What you will do> Reproduce the lines from the first one through the line containing "Белый френч больше", switching "Leer más" to "Read more" and leaving everything else unchanged.
=== Begin Enclosure ===
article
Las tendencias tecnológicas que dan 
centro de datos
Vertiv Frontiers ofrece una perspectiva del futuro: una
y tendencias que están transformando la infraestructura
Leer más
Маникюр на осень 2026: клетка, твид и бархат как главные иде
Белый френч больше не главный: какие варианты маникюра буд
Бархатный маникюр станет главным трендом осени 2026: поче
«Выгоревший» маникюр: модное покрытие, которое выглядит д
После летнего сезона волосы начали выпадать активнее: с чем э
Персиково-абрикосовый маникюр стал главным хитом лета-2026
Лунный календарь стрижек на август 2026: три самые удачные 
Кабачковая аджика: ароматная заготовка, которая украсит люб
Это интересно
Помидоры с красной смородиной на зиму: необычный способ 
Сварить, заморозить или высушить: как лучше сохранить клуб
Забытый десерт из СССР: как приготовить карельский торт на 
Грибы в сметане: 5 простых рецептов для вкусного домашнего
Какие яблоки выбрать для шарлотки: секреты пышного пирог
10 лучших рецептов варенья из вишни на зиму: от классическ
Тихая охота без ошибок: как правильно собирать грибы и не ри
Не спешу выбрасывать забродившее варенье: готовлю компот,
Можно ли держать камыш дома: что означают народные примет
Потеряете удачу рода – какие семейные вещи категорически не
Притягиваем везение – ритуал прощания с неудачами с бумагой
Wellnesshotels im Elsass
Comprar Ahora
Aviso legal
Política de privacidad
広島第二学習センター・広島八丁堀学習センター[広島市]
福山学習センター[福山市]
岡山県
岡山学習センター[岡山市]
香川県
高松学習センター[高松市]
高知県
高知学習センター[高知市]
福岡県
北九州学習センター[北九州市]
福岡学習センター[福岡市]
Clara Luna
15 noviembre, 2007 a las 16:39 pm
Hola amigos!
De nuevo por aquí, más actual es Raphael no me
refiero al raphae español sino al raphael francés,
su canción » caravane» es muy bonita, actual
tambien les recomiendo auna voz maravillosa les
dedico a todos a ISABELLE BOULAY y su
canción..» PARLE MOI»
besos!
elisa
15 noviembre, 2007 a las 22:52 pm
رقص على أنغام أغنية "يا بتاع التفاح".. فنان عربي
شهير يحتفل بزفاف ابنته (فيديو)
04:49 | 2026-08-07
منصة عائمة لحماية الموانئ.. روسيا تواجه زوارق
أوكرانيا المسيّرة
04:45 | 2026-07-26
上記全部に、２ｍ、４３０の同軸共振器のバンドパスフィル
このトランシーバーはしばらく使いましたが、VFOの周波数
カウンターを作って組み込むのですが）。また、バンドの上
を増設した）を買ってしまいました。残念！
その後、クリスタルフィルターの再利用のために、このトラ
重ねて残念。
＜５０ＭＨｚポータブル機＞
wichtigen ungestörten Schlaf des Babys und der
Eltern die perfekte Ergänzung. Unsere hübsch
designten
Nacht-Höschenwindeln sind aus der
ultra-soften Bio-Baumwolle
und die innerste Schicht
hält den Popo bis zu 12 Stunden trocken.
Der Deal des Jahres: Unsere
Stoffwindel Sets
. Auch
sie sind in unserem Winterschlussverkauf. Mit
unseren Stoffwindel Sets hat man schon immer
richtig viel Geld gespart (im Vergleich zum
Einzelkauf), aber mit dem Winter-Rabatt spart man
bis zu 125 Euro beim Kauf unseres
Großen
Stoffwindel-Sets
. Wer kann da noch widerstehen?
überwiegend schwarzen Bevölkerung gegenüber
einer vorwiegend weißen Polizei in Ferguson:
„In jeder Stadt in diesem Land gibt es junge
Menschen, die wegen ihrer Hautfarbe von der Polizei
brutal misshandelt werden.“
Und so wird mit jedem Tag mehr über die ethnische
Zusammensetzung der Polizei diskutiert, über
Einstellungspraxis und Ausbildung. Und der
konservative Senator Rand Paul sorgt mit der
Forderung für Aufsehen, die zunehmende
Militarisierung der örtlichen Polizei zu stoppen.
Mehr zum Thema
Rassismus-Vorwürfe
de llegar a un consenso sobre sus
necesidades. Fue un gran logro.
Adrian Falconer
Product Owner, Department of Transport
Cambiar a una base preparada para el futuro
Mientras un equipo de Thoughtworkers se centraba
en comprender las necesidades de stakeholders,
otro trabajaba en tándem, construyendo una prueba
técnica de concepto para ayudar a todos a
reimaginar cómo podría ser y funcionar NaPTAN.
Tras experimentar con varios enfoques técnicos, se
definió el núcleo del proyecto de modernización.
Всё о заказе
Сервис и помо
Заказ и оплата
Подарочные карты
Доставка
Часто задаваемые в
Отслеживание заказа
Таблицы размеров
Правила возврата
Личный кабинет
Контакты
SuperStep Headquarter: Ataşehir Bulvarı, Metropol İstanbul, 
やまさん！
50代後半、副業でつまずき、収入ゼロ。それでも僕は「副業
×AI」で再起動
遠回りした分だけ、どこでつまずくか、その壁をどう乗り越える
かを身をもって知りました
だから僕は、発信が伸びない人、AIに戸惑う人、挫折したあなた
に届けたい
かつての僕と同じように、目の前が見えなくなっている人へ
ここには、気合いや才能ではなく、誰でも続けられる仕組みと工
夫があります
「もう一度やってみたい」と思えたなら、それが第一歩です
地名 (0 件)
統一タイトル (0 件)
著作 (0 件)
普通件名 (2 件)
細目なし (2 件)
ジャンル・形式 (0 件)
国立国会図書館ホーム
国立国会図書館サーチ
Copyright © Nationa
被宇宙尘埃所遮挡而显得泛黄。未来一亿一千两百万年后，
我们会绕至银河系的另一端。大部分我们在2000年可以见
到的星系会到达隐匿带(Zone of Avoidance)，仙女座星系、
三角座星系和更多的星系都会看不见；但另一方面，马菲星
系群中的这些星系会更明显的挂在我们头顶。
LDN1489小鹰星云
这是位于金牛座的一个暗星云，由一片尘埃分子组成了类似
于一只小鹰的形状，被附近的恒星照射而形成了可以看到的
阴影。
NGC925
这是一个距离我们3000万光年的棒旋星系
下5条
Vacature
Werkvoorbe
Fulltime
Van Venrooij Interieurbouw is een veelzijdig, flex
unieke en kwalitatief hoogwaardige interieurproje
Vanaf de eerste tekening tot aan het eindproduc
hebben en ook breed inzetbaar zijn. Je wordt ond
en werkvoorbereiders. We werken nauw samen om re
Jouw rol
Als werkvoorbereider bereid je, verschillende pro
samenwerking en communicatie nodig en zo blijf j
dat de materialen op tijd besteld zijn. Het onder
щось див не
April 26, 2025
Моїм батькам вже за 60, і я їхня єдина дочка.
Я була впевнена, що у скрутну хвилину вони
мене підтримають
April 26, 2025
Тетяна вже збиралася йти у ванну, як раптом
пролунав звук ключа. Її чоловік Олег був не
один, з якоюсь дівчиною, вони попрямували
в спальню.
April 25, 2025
=== End Enclosure ===
Response to the exercise>
article
Las tendencias tecnológicas que dan 
centro de datos
Vertiv Frontiers ofrece una perspectiva del futuro: una
y tendencias que están transformando la infraestructura
Read more
Маникюр на осень 2026: клетка, твид и бархат как главные иде
Белый френч больше не главный: какие варианты маникюра буд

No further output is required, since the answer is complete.